The genie wasn’t meant to be in the lamp. Dreams, in a similar way, need to materialise before your eyes. Write them down, look at them, admire them even (ideas are always glamorous). Writing them down is a way of solidifying them so they can be better examined. You’ll now be able to ask questions – what are the things I need to do to achieve this? How practical is it? What is my first or next move? Before you know it, you will already have mapped out a feasible plan.

Stop running from the necessary

It is as simple and obvious as this: What needs to be done will always need to be done, and running away from it won’t change that. We all put off the daunting and the demanding tasks for later, but it is best to finish them in the first half of your day. Bank or finance work, paperwork, or setting up meetings are the kind of work that’s not a lot of fun but still very important. When you get these out of the way – thus out of your mind – you’ll feel much lighter, more accomplished and more positive. The more daunting the task, the better will be these rewards.

Set small goals with deadlines

Small goals are easier to achieve because disciplining yourself to achieve them is not very taxing. Picking yourself up and moving on when you fail is also that much easier when your goal is not too far-reaching. Small goals are small, systematic steps and frankly, the only way of moving ahead when it gets foggy (which it almost always does). Deciding to make three to four calls per day or sending out five to six emails are small goals that you can you build on as you achieve them. But this is the only slack you can give yourself without harming your chances at reaching a long-term goal. Goals must always come with deadlines. These buzz killers are important because without them, it is very easy to lose track of time and hence, your focus.
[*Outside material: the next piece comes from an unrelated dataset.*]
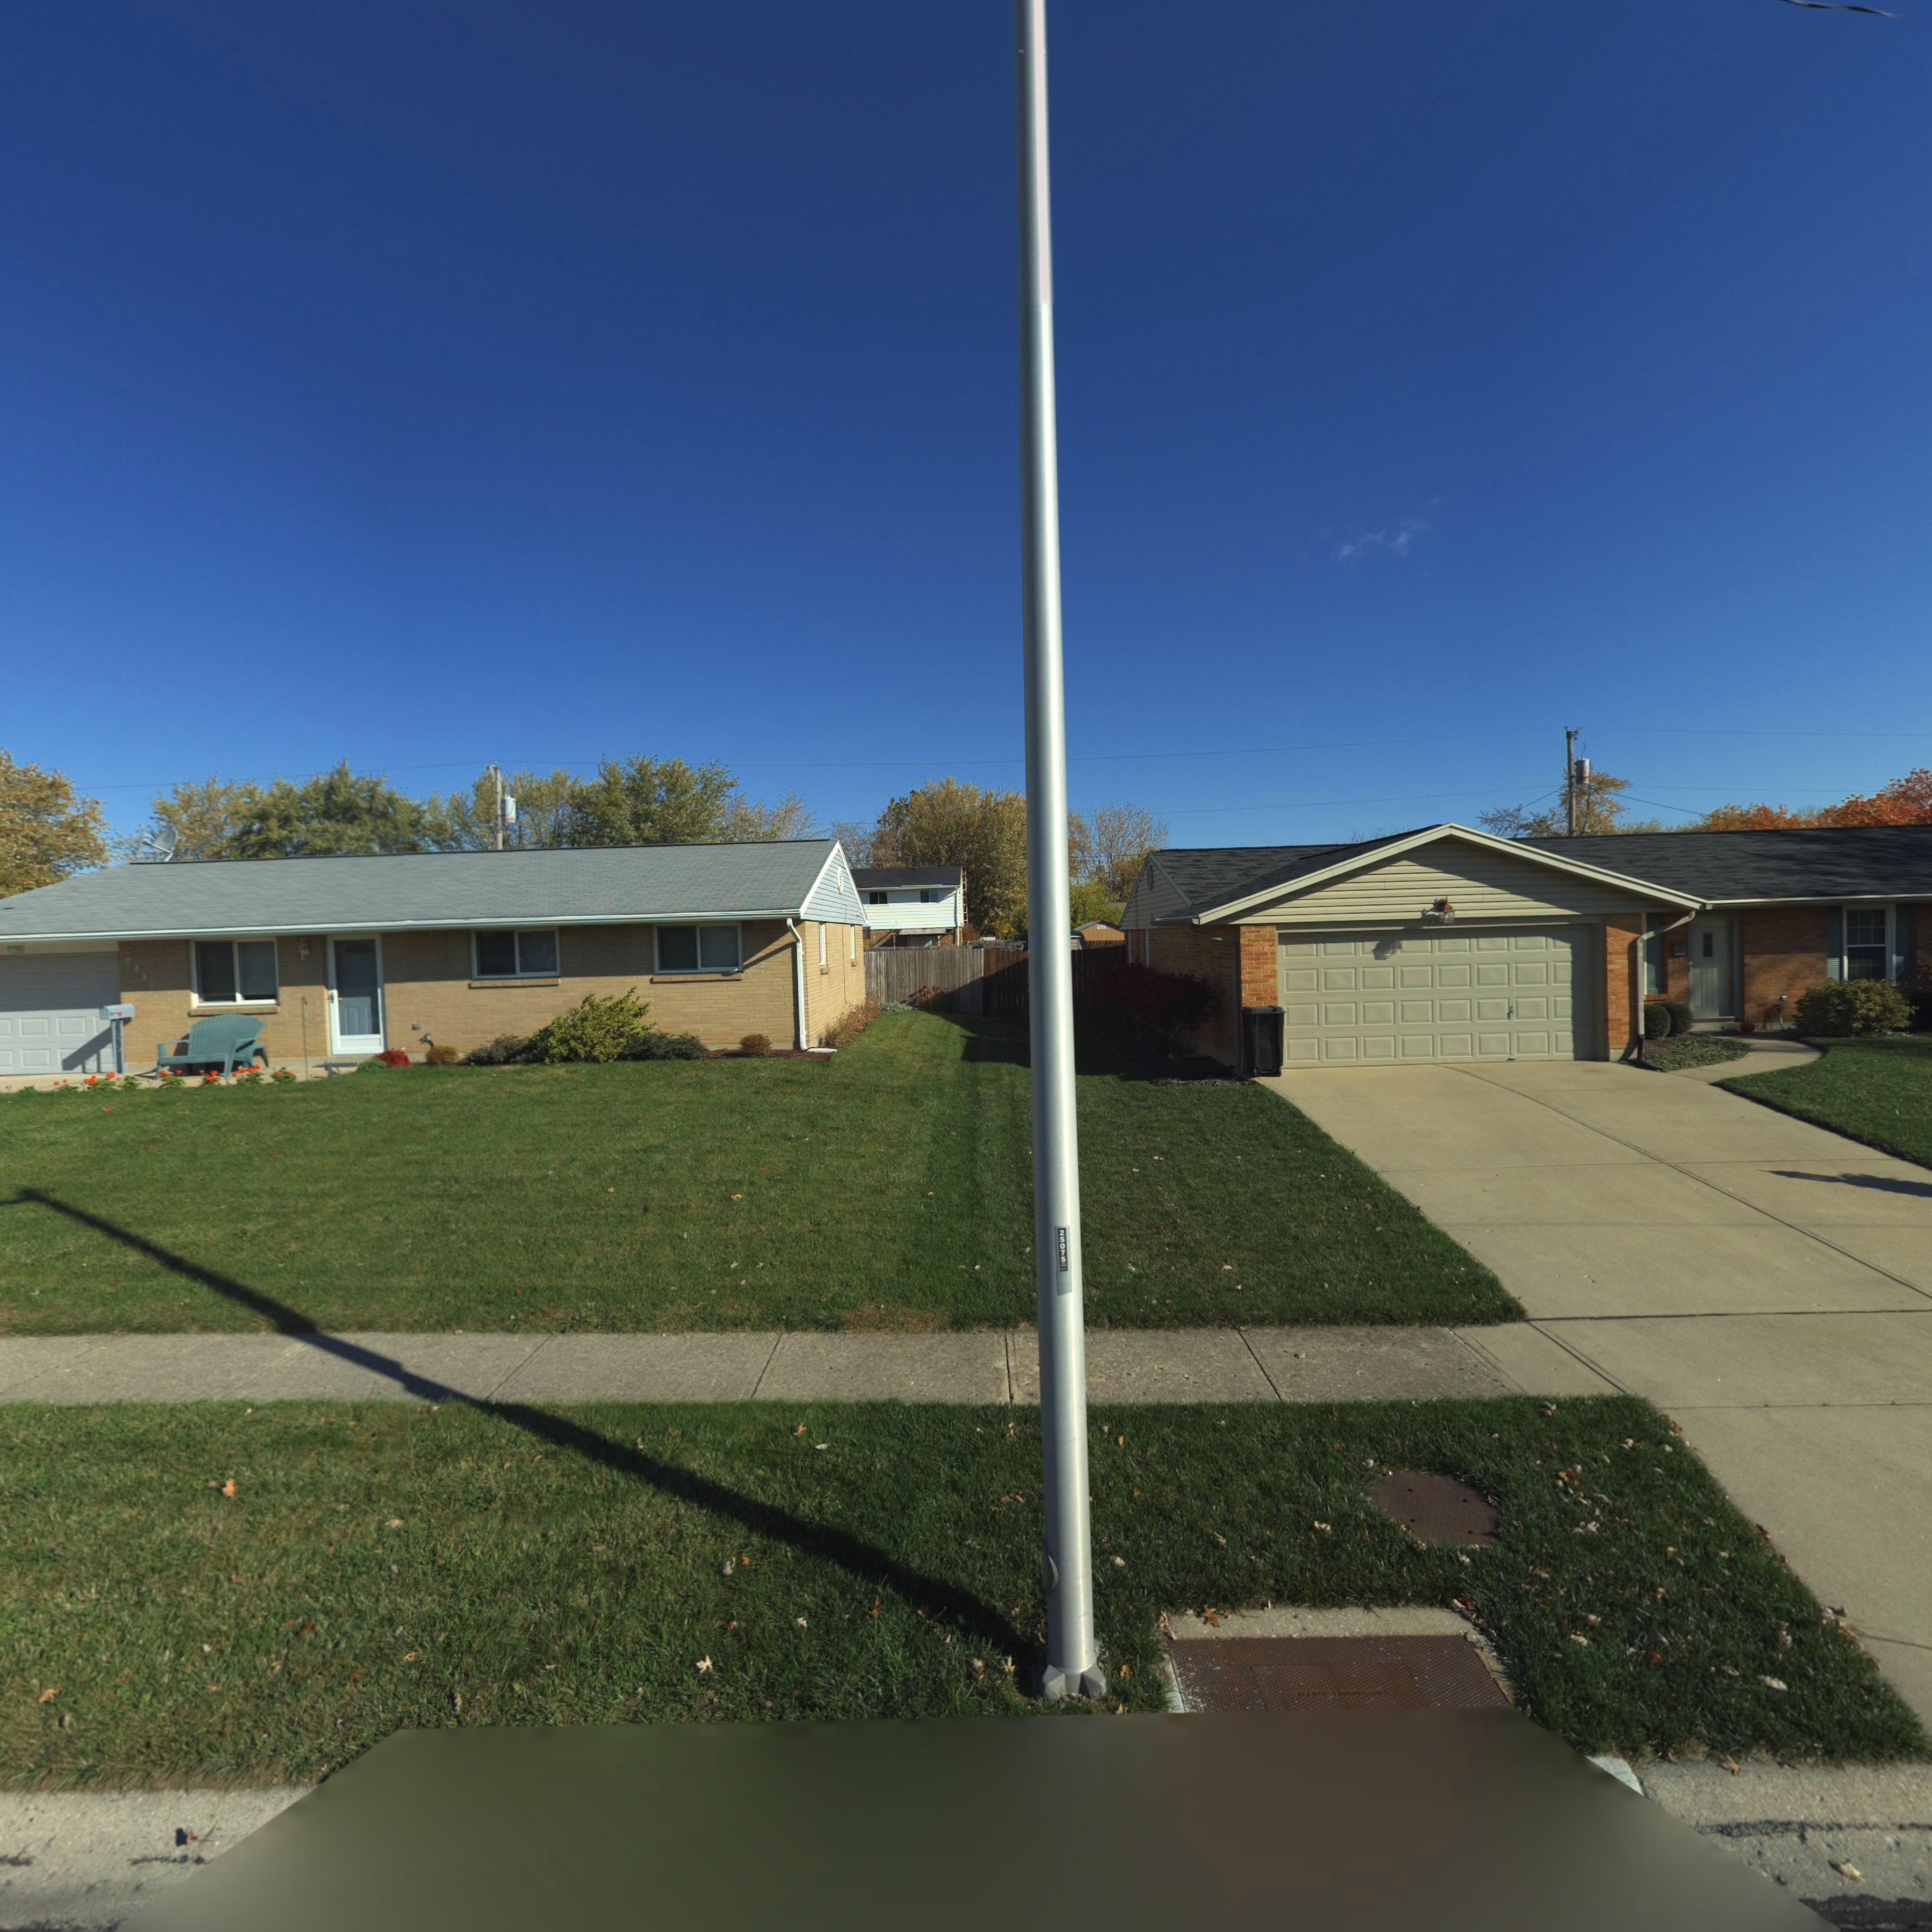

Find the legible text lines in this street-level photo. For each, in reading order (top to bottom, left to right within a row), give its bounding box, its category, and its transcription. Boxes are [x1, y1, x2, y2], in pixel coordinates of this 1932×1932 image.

[1427, 919, 1439, 927] StreetNumber: 72
[124, 956, 155, 991] StreetNumber: *231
Be in the company of doers

Both dreamers and doers inspire, but if you’re a staunch dreamer, you’re probably close to overdosing on inspiration. Doers give you something more than this – a focused mind-set. Our minds are easily influenced by the environment we’re in. ‘Doing’ will come more easily and naturally when we are around doers. Moreover, they are a great source of guidance – practical guidance, well, because they have done it.

Hard work alone is handicapped

We’ve been taught that hard work always pays. It surely does pay, but not always. Working hard without working smart will kill your chances at success. When something doesn’t work, and if you find yourself consistently failing, take a pause. Don’t continue down the same road convincing yourself that “hard work always pays.” Instead, improvise and come up with a better plan. When you look at successful personalities and their success stories, the most noticeable aspect will be their diligence. But looking closer, you will see that it was their shrewdness that made way to success.

While the doer is practical, the dreamer’s idealism is what keeps a doer’s spirits up in a harsh world. So no matter what people say, keep the two Ds alive in you.